Il ministro della Difesa lituano ha sottolineato ancora che una decisione simile dovrebbe essere comunque presa all’unanimità dai paesi membri, come da prassi, anche in caso di violazione dello spazio aereo lituano. Si tratta quindi delle procedure della Nato, da affinare e velocizzare, perché le violazioni da parte di droni russi dentro al territorio dell’Alleanza sono sempre più frequenti: è già successo che velivoli russi volassero sui cieli, oltre che della Lettonia, su quelli della Romania e della Polonia. E nel frattempo, secondo uno scoop di Reuters di ieri la Russia avrebbe iniziato a costruire un nuovo drone d’attacco a lungo raggio chiamato Garpiya-A1, anche con componenti cinesi: in un anno ne avrebbe costruiti 2.500. Tra gli analisti, c’è chi crede che certe operazioni russe, e perfino droni che non rispondono più ai comandi e perdono la rotta, possano in realtà rivelare dei test, una tattica militare per capire in quanto tempo e come la Nato è in grado di fermare un eventuale attacco aereo russo. Tra i diplomatici a Washington la frase che si sente dire più spesso è però: sangue freddo.
Non è il momento di cambiare la catena di comando della Nato e “lasciarsi prendere dall’emotività”, dice una fonte militare al Foglio. E del resto la decisione, che potrebbe arrivare nel brevissimo periodo, di autorizzare l’Ucraina a colpire più in profondità il territorio russo è già “un grosso passo in avanti” verso una nuova deterrenza contro Vladimir Putin. L’eventuale abbattimento di un drone russo da parte dell’alleanza della Nato in caso di violazione dello spazio aereo sarebbe una novità assoluta, e costringerebbe gli alleati ad abbassare il livello di interpretazione dell’Articolo 5 del Trattato fondativo, quello che sancisce la difesa collettiva.
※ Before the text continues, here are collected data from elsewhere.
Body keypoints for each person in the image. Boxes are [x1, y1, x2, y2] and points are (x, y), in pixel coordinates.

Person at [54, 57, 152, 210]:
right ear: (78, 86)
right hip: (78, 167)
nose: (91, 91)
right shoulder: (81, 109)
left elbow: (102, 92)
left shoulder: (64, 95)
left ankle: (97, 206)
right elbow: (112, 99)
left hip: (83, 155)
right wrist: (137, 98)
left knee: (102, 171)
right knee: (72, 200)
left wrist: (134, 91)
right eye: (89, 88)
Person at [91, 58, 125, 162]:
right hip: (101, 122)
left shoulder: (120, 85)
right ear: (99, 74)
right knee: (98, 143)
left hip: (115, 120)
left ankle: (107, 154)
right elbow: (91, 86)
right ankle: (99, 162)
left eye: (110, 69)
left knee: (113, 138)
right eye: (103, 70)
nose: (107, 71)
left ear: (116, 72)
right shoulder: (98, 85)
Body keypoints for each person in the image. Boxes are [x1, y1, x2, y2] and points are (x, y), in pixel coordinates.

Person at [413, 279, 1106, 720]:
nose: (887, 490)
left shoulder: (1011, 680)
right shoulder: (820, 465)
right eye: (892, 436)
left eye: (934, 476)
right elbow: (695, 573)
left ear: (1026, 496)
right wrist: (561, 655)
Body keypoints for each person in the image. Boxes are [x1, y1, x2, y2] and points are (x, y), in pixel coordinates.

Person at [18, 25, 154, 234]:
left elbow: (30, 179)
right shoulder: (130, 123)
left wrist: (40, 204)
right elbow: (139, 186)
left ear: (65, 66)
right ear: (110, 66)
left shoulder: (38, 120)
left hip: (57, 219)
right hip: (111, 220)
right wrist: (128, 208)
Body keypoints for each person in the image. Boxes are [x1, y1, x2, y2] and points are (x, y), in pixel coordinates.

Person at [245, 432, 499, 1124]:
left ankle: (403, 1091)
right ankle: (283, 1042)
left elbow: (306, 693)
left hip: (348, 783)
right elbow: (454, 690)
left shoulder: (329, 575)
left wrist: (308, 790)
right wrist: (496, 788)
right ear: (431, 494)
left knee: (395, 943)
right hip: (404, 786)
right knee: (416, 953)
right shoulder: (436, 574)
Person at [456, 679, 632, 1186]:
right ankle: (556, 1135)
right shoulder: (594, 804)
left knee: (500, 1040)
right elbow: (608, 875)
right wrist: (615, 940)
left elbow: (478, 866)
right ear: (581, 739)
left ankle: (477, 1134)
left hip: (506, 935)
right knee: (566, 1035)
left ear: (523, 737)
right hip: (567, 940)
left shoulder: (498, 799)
Ieri il presidente ucraino Volodymyr Zelensky ha parlato di un “doppio standard” dell’occidente per quanto riguarda la difesa dell’Ucraina e quella di Israele: “Se gli alleati abbattono insieme i missili nel cielo del medio oriente, perché non si decide ancora di abbattere droni e missili sull’Ucraina? Anche quando questi droni volano verso l’Ue”, ha detto durante un evento a Kyiv. “Quando solleviamo questo problema durante i negoziati, i partner non dicono nemmeno che ci stanno lavorando come fanno con tutto il resto... cambiano semplicemente argomento. Hanno paura anche solo di dirci che ci stanno lavorando”. Zelensky ha ragione: a Washington tutti parlano di una soluzione diplomatica dietro l’angolo, senza cambiamenti radicali all’assetto dell’Alleanza atlantica.